Nic Cage is John Milton (chuckle) as he comes back from hell (somehow he escaped, kinda like that one character in Garth Ennis' Preacher, which, I'll quickly add, this movie has quite a feel like it) to get revenge on a Satanic-Cult-Asshole played with brilliant relish by Billy Burke who killed Milton's daughter and now has his baby grandaughter hostage for a sacrifice.  There's also the factor of the "Accountant" done by William Fichtner who may be after Milton as well, though maybe he is also helping out(?)  And of course why go around in a fast-fuck-the-world car without a young-hottie who can (at least in lieu of a stunt double) kick ass played by Amber Heard?  All the ingredients are put together for a hot-rod-chase movie that has LOTS of blood, LOTS of violence, SOME big-holy-shit-sex, and some of the crappiest CGI one's seen since, well, Lussier's last 3D film My Bloody Valentine.

That movie was fun, but not to the extent that Lussier takes it with Drive Angry.  It's just so... well, as with Vampire's Kiss, it may not exactly be a 'good' movie, but it is an AWESOME movie - by that it should be stated that the director throws everything he can to make it a raucous event, like at a drive-in or, again, a cheap B-movie at a Grindhouse or late at night on Cinemax.  It's that movie that you and your friends would watch when you were twelve at a sleepover when you were supposed to be in bed, oogling at breasts from Crista Campbell and watching William Fichtner be a fucking bad-ass.  And I should reiterate, holy (pun intended) hell is Fichtner good here, being subtle with his evil-doing but having such a cool time doing it.  He plays his part with so much 'I-LOVE-this-job' pathos that he elevates a dopey Disco song from the 70's, "That's the Way I Like it" as he drives a giant truck at a Cop-blockade on a highway that plays on his radio.

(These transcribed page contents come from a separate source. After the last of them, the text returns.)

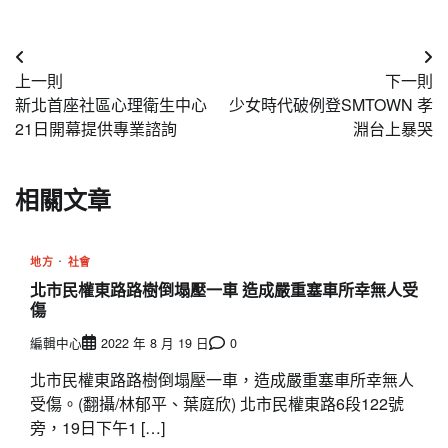
文
上一則
下一則
章
新北首座社區心理衛生中心
少女時代破例登SMTOWN 孝
導
21日開幕提供專業諮詢
淵台上暴哭
覽
相關文章
地方
社會
北市民權東路路樹倒塌壓一車 造成嚴重塞車所幸無人受
傷
編輯中心
2022 年 8 月 19 日
0
北市民權東路路樹倒塌壓一車，造成嚴重塞車所幸無人
受傷。(翻攝/林郁平、葉庭欣) 北市民權東路6段122號
旁，19日下午1 […]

It is so good that it threatens (no, it does) upstage Cage, who is putting on his WTF face as a guy from hell who may have Terminator tendencies - he gets shot in the eye, puts on sunglasses, back to work - and is only "good" inasmuch that he will stop at nothing to do what he has to do to get his daughter back.  You root for Cage's Milton, and also I suppose Amber Heard's hot Texas 'chick', since they're the bad-asses of the piece. It's hard to get too critical since the whole thing is made with such fun and care, despite it being, if one has to look carefully enough, not exactly "good" as a movie.  Some of its dialog is shit, some of the performances are awful, the CGI is so goofy that you have to think it's intentional otherwise it's a drop-the-ball of epic proportions, and its completely tasteless and excessive with its violence.

And yet it doesn't pretend anything as it goes along.  It's somewhat a shame that it bombed at the box-office, but then with a slightly low profile (I saw some ads but not to the level of other big Hollywood movies of the relatively quiet February season), and an actor who is so eccentric in his roles, it was expected.  I hope it has a long shelf life on video and for (maybe pun intended) cult screenings.  And as for the 3D, it's a take it or leave it affair; 75% of it could have been 2D and not lost much, save perhaps for a scene where Cage's luscious wig-hair is lost a sliver by an ax-thrown at it, yet this too is an improvement on My Bloody Valentine for Lussier.  When body parts and shit-blowing-up-good happens, it happens BIG and SPLATER-ific.  If I get 3D like this, I want it to be completely gimmicky, and on this front it didn't disappoint.

Bottom line, this is Nic Cage for the die-hard Cage fans, such as, I suppose now, is myself.  This isn't the bland Cage who can generate some profits like Sorcerer's Apprentice and Knowing.  You wanna kick back with this Cage and his 'Accountant', get in the car, maybe fuck a hooker and swig a bottle of whiskey, and blast some rock and roll.  It's that kind of chestnut.